- WHAT TO DO
What follows is a block of records; reproduce all of it verbatim.

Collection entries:
============================================================

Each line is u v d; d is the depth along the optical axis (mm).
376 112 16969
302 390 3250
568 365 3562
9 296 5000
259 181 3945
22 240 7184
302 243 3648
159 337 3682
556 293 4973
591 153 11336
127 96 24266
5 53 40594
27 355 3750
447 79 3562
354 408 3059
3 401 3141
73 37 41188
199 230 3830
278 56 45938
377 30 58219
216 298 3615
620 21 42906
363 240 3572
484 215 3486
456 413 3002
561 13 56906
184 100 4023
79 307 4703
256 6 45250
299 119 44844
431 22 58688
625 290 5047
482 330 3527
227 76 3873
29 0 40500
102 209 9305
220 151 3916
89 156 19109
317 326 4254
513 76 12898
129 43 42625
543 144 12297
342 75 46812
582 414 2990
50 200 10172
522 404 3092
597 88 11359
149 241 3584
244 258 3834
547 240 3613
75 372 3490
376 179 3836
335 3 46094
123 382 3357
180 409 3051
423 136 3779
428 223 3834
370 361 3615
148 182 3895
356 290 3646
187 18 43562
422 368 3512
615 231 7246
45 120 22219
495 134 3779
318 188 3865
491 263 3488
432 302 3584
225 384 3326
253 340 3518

============================================================

- ANSWER SECTION
Each line is u v d; d is the depth along the optical axis (mm).
376 112 16969
302 390 3250
568 365 3562
9 296 5000
259 181 3945
22 240 7184
302 243 3648
159 337 3682
556 293 4973
591 153 11336
127 96 24266
5 53 40594
27 355 3750
447 79 3562
354 408 3059
3 401 3141
73 37 41188
199 230 3830
278 56 45938
377 30 58219
216 298 3615
620 21 42906
363 240 3572
484 215 3486
456 413 3002
561 13 56906
184 100 4023
79 307 4703
256 6 45250
299 119 44844
431 22 58688
625 290 5047
482 330 3527
227 76 3873
29 0 40500
102 209 9305
220 151 3916
89 156 19109
317 326 4254
513 76 12898
129 43 42625
543 144 12297
342 75 46812
582 414 2990
50 200 10172
522 404 3092
597 88 11359
149 241 3584
244 258 3834
547 240 3613
75 372 3490
376 179 3836
335 3 46094
123 382 3357
180 409 3051
423 136 3779
428 223 3834
370 361 3615
148 182 3895
356 290 3646
187 18 43562
422 368 3512
615 231 7246
45 120 22219
495 134 3779
318 188 3865
491 263 3488
432 302 3584
225 384 3326
253 340 3518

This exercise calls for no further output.